I heard rumblings from the laundry room several times that morning and wasn’t overly suspicious. We have these kittens, you see.
The dryer wasn’t on and I knew the dryer door was opened, so I wasn’t afraid, just mildly amused that they must have been wrestling (again) and bumping up against furniture and appliances (again).
But it wasn’t the kittens. It was my son, who apparently was awake and moving without me knowing. He had tossed through the clothes upstairs in his dresser and couldn’t find his new favorite shirt. So, he’d slipped down the stairs unnoticed, snuck into the laundry room and was hunting through the clean clothes in the dryer.
When that failed, he headed back upstairs again and finally started crying in rage. That’s when I ran upstairs to find him standing in a mound of clean clothes that did not include the shirt he wanted.
I had put his shirt in the wash when I started laundry around 7:30 that morning. It was soaking wet and still spinning around in soapy water.
It was a rough start to the day. Sometimes you can just roll with the punches and sometimes your favorite shirt is in the washing machine and you just can’t handle that kind of disappointment.
The day improved, of course. He shook off the disappointment eventually and later the treasured shirt came out of the dryer, not just clean but warm and cozy, too.
I’m a “favorites” kind of person also. I have favorite socks , sweaters, flavors of tea and mugs to drink my tea in. I re-read favorite books (five and six times),I order favorite meals from restaurants, and listen repeatedly to favorite songs in my car.
When I have to do hard things (like go to the dentist), I deck myself out in cozy socks, comfy shoes, well-worn jeans, and my fuzziest jacket.
Sometimes we just need to go back to what we know and some days are simply better with your favorite shirt.
I’ve been reading about Abraham’s journeys recently and treasuring the reminder that he “traveled in stages.” He didn’t bolt from calling to fulfillment, from vision to completion, or from home to the Promised Land overnight.
This was a process, a long step-by-step movement from one place of faith to the next place of faith and then onward again.
Abraham’s journey looked like this: Arrive at a new place, encounter the Lord, receive God’s promise, and build an altar.
He responded to the Lord in every place and every season with sacrificial obedience and worship.
May this be me.
In hard places and comfy places, in every season, in each situation my response should be an altar: A commitment. A laying down. An act of sacrifice. A devotion to worship.
So I do this: I seek out mementos and build memorials, choose a Scripture, write a prayer, repeat a song. I set my heart on re-dedication and re-commitment to follow the Lord wherever He calls me to go.
Here’s something else I see about Abraham, though–he returns.
In Genesis 12, it says:
The Lord appeared to Abram and said, “To your offspring I will give this land.” So he built an altar there to the Lord who had appeared to him. 8 From there he moved on to the hill country east of Bethel and pitched his tent…. He built an altar to the Lord there, and he called on the name of the Lord. 9 Then Abram journeyed by stages to the Negev (Genesis 12:7-9 CSB).
From there, Abraham encountered some difficulties.
There was a famine, so he left the land of Promise and headed to Egypt. He was afraid. He lied to Pharaoh about Sarai and said she was his sister. After Egypt, Abraham is plagued with family drama. Lot’s servants and Abraham’s servants couldn’t work together anymore, so they separated.
So much had happened since Bethel: fear, sin, wandering, strife, separation.
That’s when Abraham goes back:
He went by stages from the Negev to Bethel, to the place between Bethel and Ai where his tent had formerly been, 4 to the site where he had built the altar. And Abram called on the name of the Lord there (Genesis 13:3-4 CSB).
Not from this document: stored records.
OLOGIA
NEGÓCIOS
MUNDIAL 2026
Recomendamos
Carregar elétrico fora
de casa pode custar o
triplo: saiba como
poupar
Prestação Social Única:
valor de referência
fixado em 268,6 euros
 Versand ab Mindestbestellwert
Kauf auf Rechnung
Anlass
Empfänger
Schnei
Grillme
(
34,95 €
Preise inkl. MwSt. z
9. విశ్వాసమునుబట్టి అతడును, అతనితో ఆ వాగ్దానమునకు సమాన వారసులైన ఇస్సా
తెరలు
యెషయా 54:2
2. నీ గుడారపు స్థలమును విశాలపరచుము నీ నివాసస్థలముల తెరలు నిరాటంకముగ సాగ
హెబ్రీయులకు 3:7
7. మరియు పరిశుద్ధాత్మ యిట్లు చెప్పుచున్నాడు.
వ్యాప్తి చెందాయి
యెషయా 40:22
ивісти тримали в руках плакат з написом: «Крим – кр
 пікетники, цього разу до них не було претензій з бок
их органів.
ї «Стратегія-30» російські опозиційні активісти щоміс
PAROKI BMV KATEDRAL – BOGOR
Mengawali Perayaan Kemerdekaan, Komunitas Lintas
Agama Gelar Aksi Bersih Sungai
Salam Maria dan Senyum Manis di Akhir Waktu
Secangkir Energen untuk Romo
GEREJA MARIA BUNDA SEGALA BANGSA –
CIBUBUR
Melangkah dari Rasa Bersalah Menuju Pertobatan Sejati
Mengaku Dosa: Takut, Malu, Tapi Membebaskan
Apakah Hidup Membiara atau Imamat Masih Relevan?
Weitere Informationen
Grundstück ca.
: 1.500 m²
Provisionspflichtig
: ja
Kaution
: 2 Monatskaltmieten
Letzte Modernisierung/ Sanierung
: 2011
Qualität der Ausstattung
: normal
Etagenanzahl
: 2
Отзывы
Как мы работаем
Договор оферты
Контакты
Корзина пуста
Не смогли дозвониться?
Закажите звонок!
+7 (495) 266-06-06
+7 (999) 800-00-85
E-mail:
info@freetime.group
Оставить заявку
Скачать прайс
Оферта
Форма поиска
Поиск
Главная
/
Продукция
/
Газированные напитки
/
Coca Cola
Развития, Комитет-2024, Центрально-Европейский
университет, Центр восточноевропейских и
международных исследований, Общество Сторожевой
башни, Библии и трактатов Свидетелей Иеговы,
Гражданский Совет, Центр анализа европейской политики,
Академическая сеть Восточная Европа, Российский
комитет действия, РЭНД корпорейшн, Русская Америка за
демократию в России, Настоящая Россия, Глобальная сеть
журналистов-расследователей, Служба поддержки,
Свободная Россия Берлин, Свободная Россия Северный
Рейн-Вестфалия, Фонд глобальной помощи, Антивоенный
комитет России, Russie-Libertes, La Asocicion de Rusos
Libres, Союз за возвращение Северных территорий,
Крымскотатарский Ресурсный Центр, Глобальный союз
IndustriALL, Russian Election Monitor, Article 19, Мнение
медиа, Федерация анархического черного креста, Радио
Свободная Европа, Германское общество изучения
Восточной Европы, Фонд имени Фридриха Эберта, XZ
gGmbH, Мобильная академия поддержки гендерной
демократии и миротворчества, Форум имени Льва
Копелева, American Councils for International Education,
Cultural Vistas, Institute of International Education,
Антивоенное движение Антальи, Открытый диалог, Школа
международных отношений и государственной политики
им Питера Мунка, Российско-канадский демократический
Maybe sometimes a favorite mug with my favorite tea is a pick-me-up for a dreary day….but also a favorite verse, devotional, worship song, prayer practice, or spiritual discipline helps to pull my heart back to the Lord.
It’s because I wander or get lost or grow weary. I certainly am forgetful. I sin.
So I travel back to my “Bethel,” the place where I’ve encountered the Lord. And I seek Him there again. I call on His name once more.